Foto: Reuters — uso em caráter informativo.
Em sua primeira fala sobre a confusão após a final da Copa de 2026, o jogador do Barcelona refutou a versão do ex-zagueiro argentino. Ele afirmou que chamar o episódio de 'mais um empurrão' não corresponde à verdade.
Dani Olmo se pronunciou pela primeira vez sobre o tumulto ocorrido após a final da Copa do Mundo de 2026 entre Espanha e Argentina, onde se envolveu em uma confusão com o ex-zagueiro argentino Roberto Ayala. O jogador, que atua pelo Barcelona, rebatizou as declarações de Ayala, que havia minimizado o incidente, chamando-o de “mais um empurrão do que um soco” e alegando que sua reação foi provocada por palavras ditas pelo espanhol.
Em entrevista ao Diari de Terrassa, Olmo foi firme em sua defesa, afirmando que a justificativa de Ayala não corresponde à verdade. Ele declarou:
“Alguém que diz estar arrependido, mas justifica um soco afirmando que foi uma resposta a algo que foi dito, provavelmente não está arrependido.”
O meia deixou claro que não houve provocações que justificassem a agressão, enfatizando:
“Ele está mentindo, porque eu não disse nada.

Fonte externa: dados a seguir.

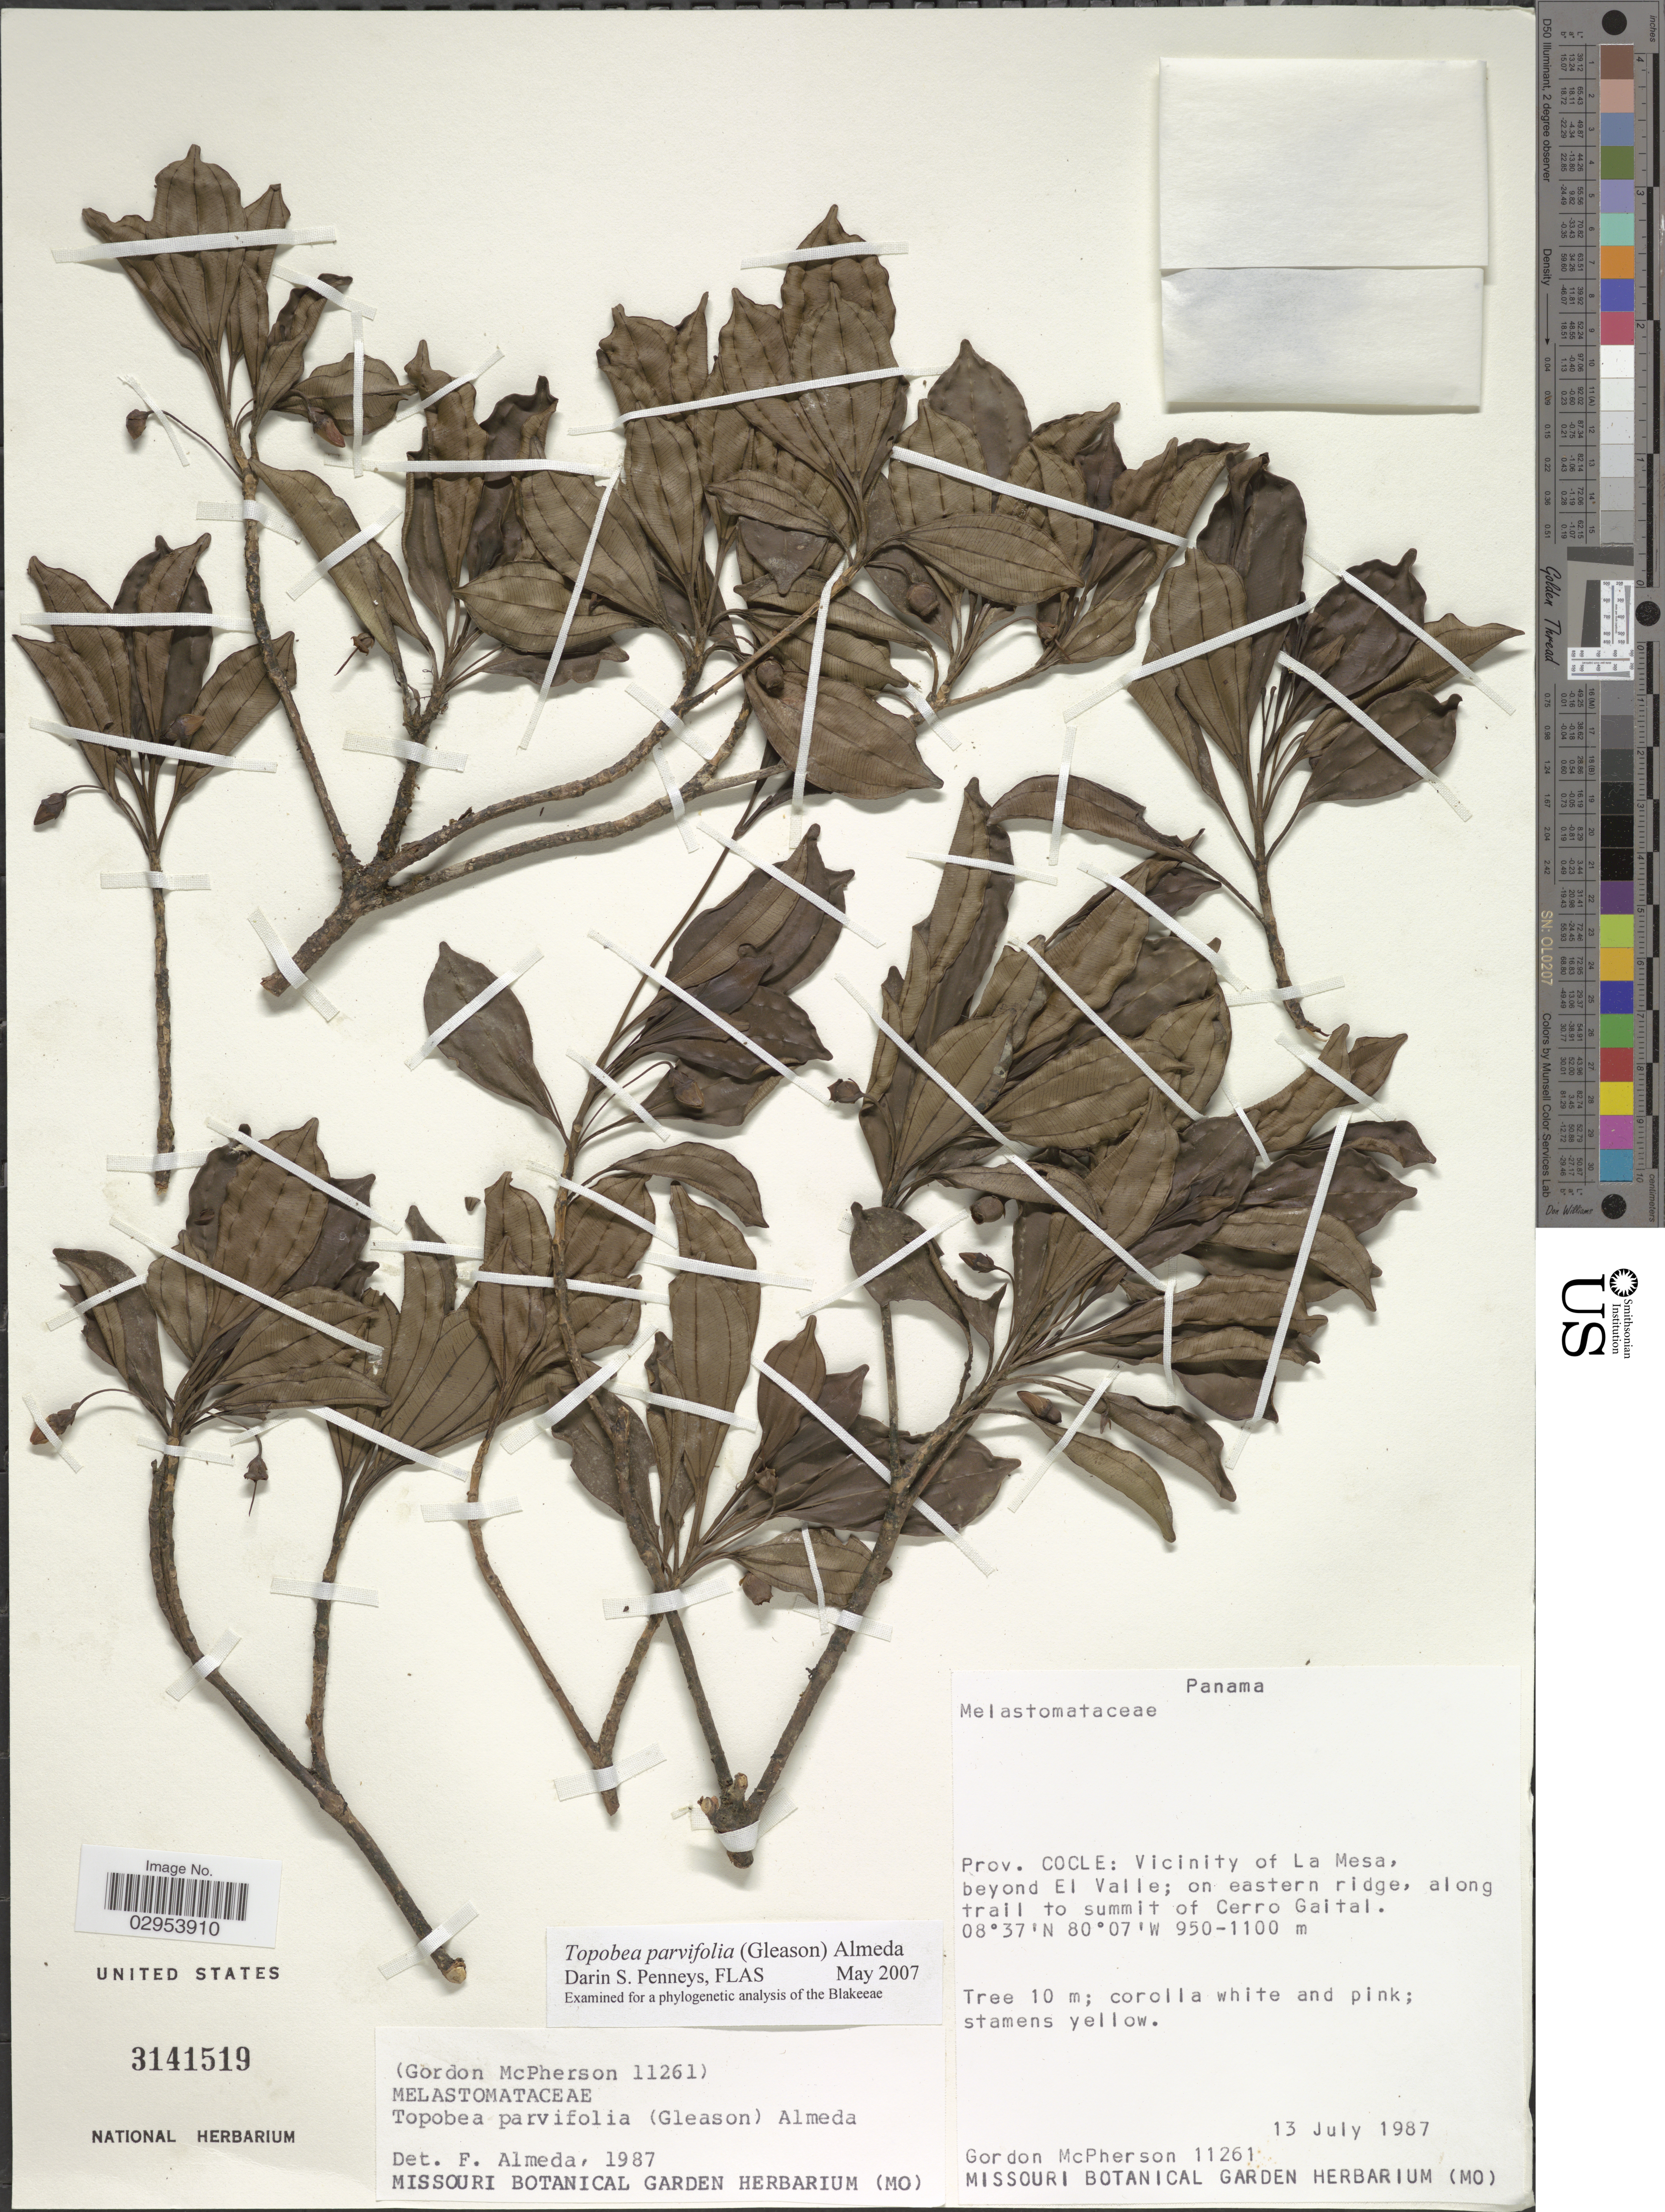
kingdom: Plantae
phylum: Tracheophyta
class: Magnoliopsida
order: Myrtales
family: Melastomataceae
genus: Topobea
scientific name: Topobea parvifolia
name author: (Gleason) Almeda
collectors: G. D. McPherson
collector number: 11261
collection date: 1987-07-13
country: Panama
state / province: Coclé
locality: Vicinity of La Mesa, beyond El Valle; on eastern ridge, along trail to summit of Cerro Gaital.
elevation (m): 950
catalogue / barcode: US 3141519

Então, não preciso que ele me peça desculpas. O que realmente nos define não é o erro, mas a coragem de assumi-lo.”
Apesar de sua crítica à postura de Ayala, Olmo ressaltou a necessidade de focar na trajetória da equipe espanhola durante a competição, buscando que seu desempenho seja lembrado de forma positiva. Ele afirmou:
“Quero que tenham orgulho da forma como competimos, de como vencemos e, sobretudo, do nosso comportamento.”
O episódio, que ocorreu no final da partida, levantou questões sobre a responsabilidade dos atletas como modelos para as novas gerações. Olmo destacou que o futebol tem um impacto significativo e que os jogadores devem ser exemplos para as crianças e jovens. Ele observou:
“O futebol tem um alcance enorme. Os jogadores são exemplo para as crianças e para os jovens, e isso traz uma grande responsabilidade.”
Além disso, o jogador atribuiu a conquista do bicampeonato mundial da Espanha à força do coletivo, afirmando que o grupo sempre esteve acima das individualidades. Essa perspectiva é interessante, considerando que a Espanha se destacou na competição por seu jogo coletivo e coeso, o que pode servir de inspiração para muitas equipes, especialmente em um cenário em que o individualismo é frequentemente celebrado no esporte.
O incidente entre Olmo e Ayala não foi o único momento de tensão na final, já que houve outras situações de agressão entre jogadores, como a de Leandro Paredes em relação a Gavi, e a tentativa de Lionel Scaloni de conter Eric García durante o tumulto. Essa atmosfera de rivalidade intensa entre as seleções também ressalta a importância de manter a compostura e a esportividade em competições de alto nível.
É evidente que a final da Copa do Mundo de 2026 não apenas coroou uma equipe, mas também gerou discussões sobre comportamento e ética no esporte. O que resta a Olmo e aos demais jogadores da Espanha é a oportunidade de aprender e crescer com essas experiências, trazendo lições valiosas para o futuro.
Agora, a expectativa é saber como a equipe espanhola irá se preparar para os próximos desafios, mantendo o foco em seu legado e na responsabilidade que vem com o status de campeã mundial. O próximo compromisso da Espanha será fundamental para consolidar a vitória e seguir em frente com a mesma garra e determinação que a levaram ao título.